WHAT NEEDS TO BE DONE
Rewrite everything from the line containing "pose: elev=210.7 azim=148.8" down to the line containing "Dot at: (231, 238)", swapping "roll" for "tilt" and changing nothing else.

STORED ROWS
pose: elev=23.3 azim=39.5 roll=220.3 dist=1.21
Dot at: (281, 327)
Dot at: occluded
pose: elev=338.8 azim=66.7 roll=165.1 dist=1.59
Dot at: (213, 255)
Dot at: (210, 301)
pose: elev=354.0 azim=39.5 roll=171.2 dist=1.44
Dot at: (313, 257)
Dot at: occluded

---

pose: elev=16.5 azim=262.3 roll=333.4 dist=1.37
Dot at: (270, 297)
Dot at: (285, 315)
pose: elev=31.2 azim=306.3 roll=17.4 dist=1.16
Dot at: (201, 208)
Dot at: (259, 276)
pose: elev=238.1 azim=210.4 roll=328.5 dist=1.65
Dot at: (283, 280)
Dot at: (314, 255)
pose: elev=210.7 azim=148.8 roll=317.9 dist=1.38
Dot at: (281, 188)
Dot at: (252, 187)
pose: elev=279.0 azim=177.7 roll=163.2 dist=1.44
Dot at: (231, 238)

---

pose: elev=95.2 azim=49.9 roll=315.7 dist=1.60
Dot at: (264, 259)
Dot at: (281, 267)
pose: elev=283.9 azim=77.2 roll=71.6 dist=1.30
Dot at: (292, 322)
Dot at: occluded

COMPLETED TASK
pose: elev=210.7 azim=148.8 tilt=317.9 dist=1.38
Dot at: (281, 188)
Dot at: (252, 187)
pose: elev=279.0 azim=177.7 tilt=163.2 dist=1.44
Dot at: (231, 238)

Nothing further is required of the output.